═════ Extract to read

Skip to main content

A multifaceted tool to simplify NLP.

Project description

Rozha

A package to simplify and streamline a number of natural language processing processes and methods for a wide variety of languages, empowering users to use NLP on both non-English and English texts.

Rozha is named after Rozhanitsa, a goddess from Slavic mythology.

Installation

Install using pip:

pip3 install rozha

Or download the GitHub repo and the install the requirements:

pip3 install -r requirements.txt

Then begin using the package by importing the modules you plan to use. Rozha is structured into three classes: process, analyze, and visualize. If running from a local copy of the files, use the following:

from process import process
from analyze import analyze
from visualize import visualize

If you installed using pip, use this syntax:

import rozha.process as process (or whatever name you choose)
import rozha.analyze as analyze (or whatever name you choose)
import rozha.visualize as visualize (or whatever name you choose)

Full Documentation

A full list of the package's functions can be viewed at this link.

Example Pipelines

Some example pipelines for working with the package are as follows: Open a file, perform word tokenization and remove stopwords, make the text lowercase, and then get part-of-speech tags for the text:

import rozha.process as process
import rozha.analyze as analyze

word_tokenized = process.lowerFile("your_file.txt")
pos_tags = analyze.posList(word_tokenized)
print(pos_tags)

Open a file, perform sentence tokenization without removing stopwords, and then perform named entity recognition on each sentence using spaCy:

import rozha.process as process
import rozha.analyze as analyze

sent_tokenized = process.sentTokenizeFile(your_file.txt)
ner_tags = analyze.spacyNer(sent_tokenized, 'en')
print(ner_tags)

Perform word tokenization and remove stopwords from a string, make the text lowercase, and graph the 10 most common words as a bar graph:

import rozha.process as process
import rozha.visualize as visualize

word_tokenized = process.lowerVar(text)

══════════

What you are asked to do: Copy down the part of the Rozha project page starting at "ner_tags = analyze.spacyNer(sent_tokenized, 'en')" and ending at "word_tokenized = process.lowerVar(text)", word for word.

═════ Given records

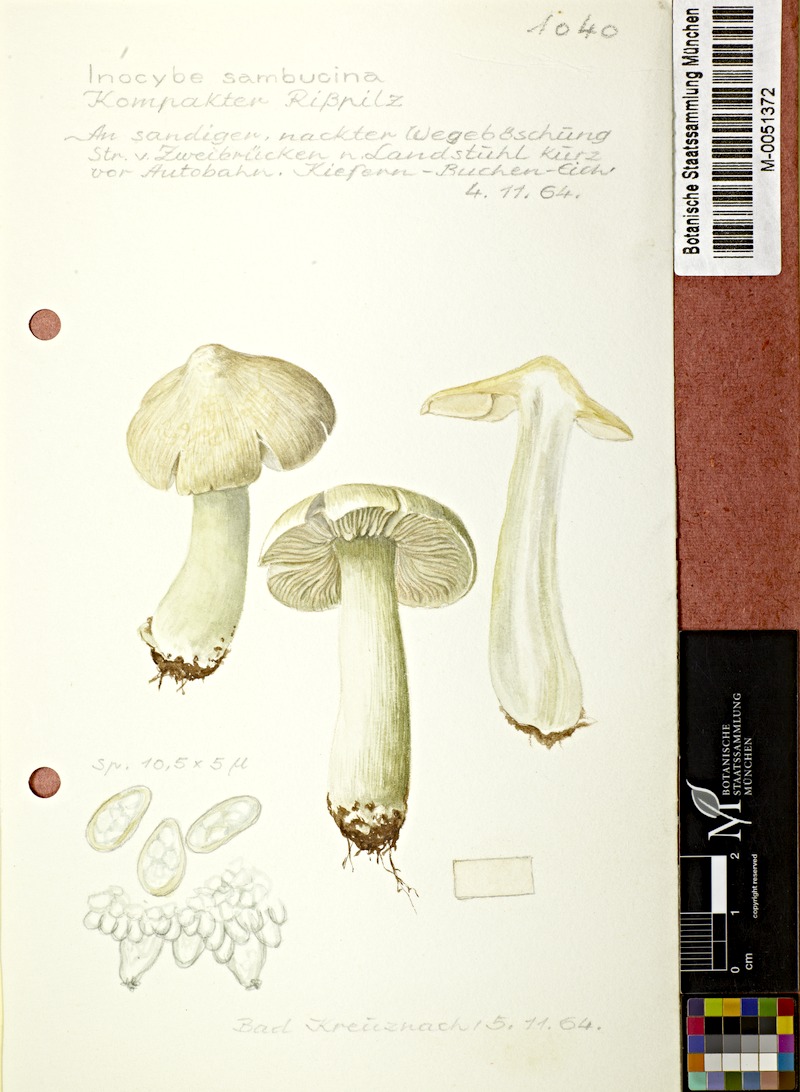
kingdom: Fungi
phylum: Basidiomycota
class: Agaricomycetes
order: Agaricales
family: Inocybaceae
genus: Inocybe
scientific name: Inocybe sambucina
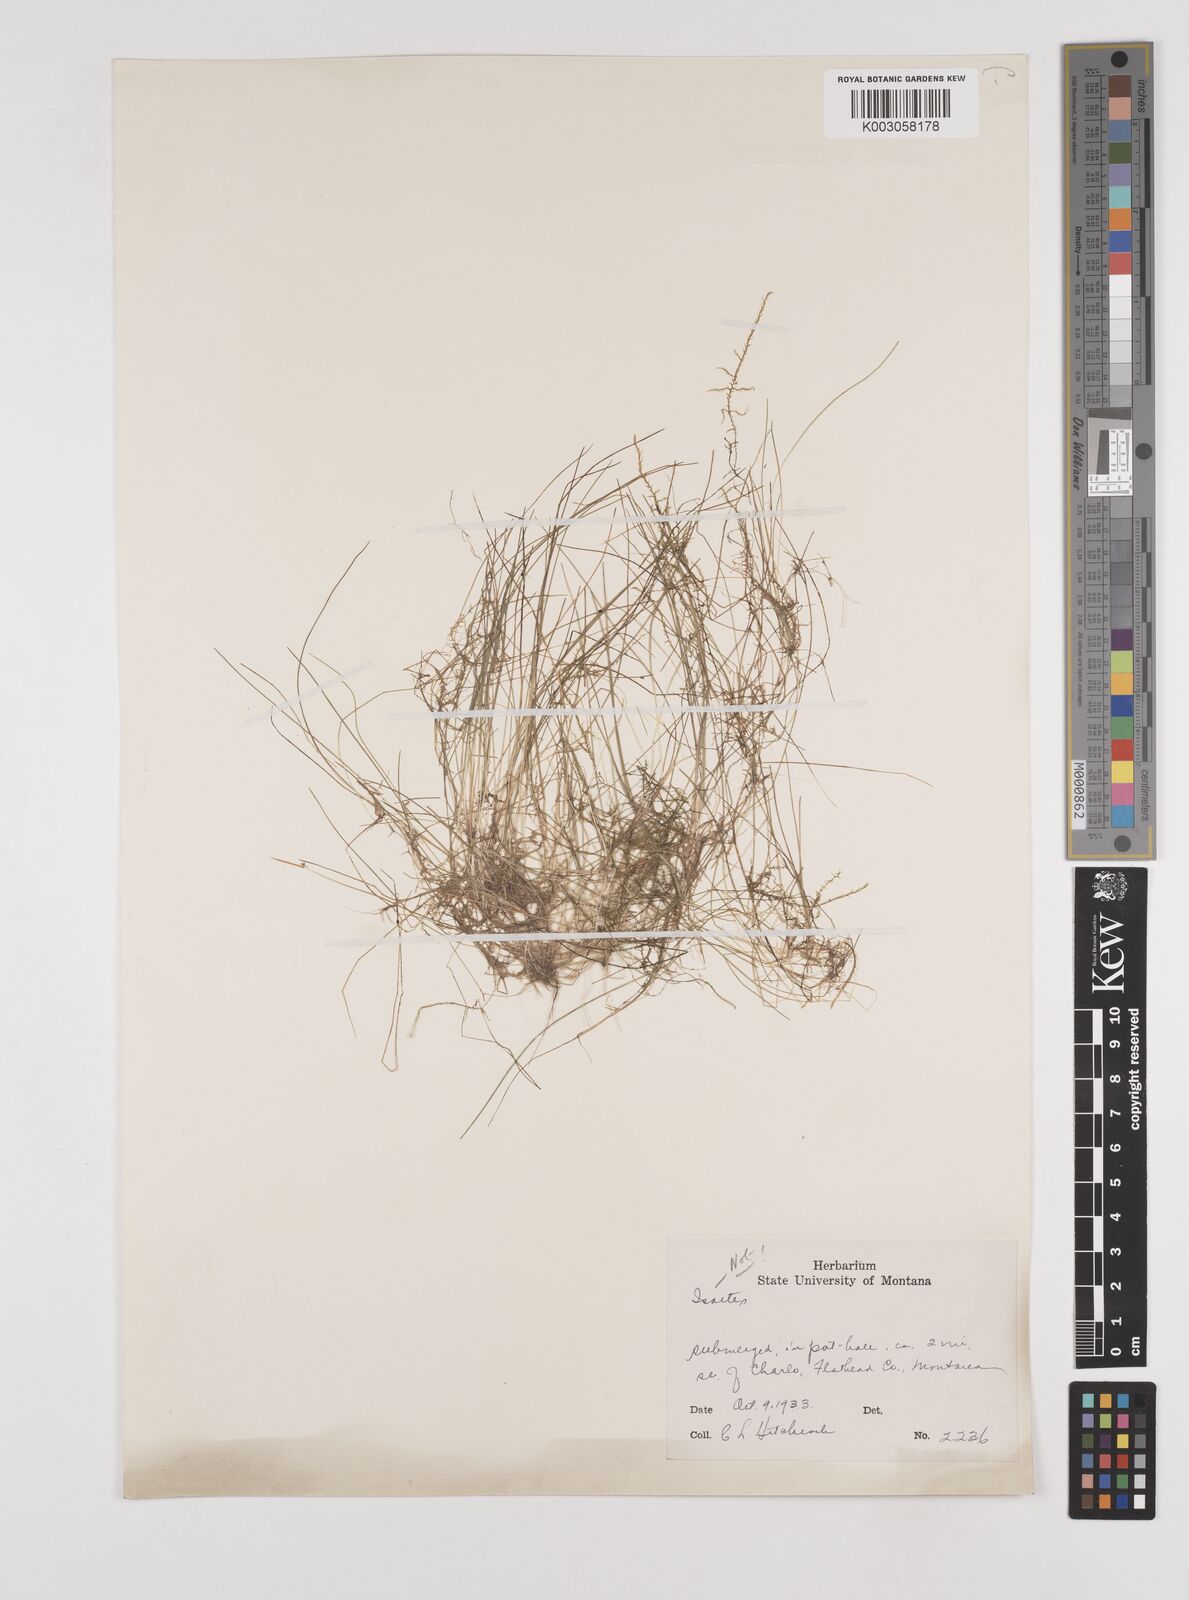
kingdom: Plantae
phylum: Tracheophyta
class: Liliopsida
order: Poales
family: Juncaceae
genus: Juncus
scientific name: Juncus
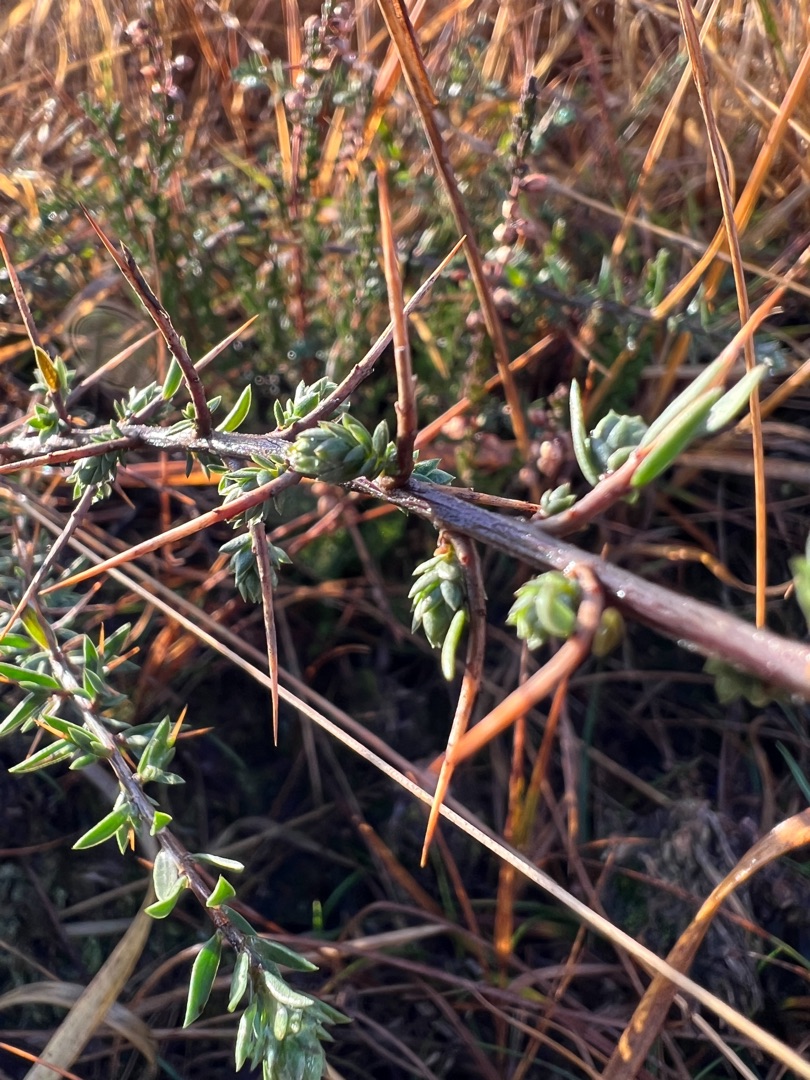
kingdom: Plantae
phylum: Tracheophyta
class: Magnoliopsida
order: Fabales
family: Fabaceae
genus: Genista
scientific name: Genista anglica
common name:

══════════

Response to the task:
ner_tags = analyze.spacyNer(sent_tokenized, 'en')
print(ner_tags)

Perform word tokenization and remove stopwords from a string, make the text lowercase, and graph the 10 most common words as a bar graph:

import rozha.process as process
import rozha.visualize as visualize

word_tokenized = process.lowerVar(text)